Extracted page text data:

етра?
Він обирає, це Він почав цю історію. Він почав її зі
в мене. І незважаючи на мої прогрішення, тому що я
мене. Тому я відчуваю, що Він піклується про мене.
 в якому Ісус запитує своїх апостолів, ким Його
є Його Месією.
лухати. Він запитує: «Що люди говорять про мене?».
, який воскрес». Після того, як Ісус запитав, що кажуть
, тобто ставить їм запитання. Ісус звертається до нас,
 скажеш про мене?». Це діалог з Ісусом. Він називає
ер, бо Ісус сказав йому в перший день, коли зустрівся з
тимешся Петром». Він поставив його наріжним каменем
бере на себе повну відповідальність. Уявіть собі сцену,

Directive: Each entry above has to be transcribed exactly as it appears.

Task answer:
етра?
Він обирає, це Він почав цю історію. Він почав її зі
в мене. І незважаючи на мої прогрішення, тому що я
мене. Тому я відчуваю, що Він піклується про мене.
 в якому Ісус запитує своїх апостолів, ким Його
є Його Месією.
лухати. Він запитує: «Що люди говорять про мене?».
, який воскрес». Після того, як Ісус запитав, що кажуть
, тобто ставить їм запитання. Ісус звертається до нас,
 скажеш про мене?». Це діалог з Ісусом. Він називає
ер, бо Ісус сказав йому в перший день, коли зустрівся з
тимешся Петром». Він поставив його наріжним каменем
бере на себе повну відповідальність. Уявіть собі сцену,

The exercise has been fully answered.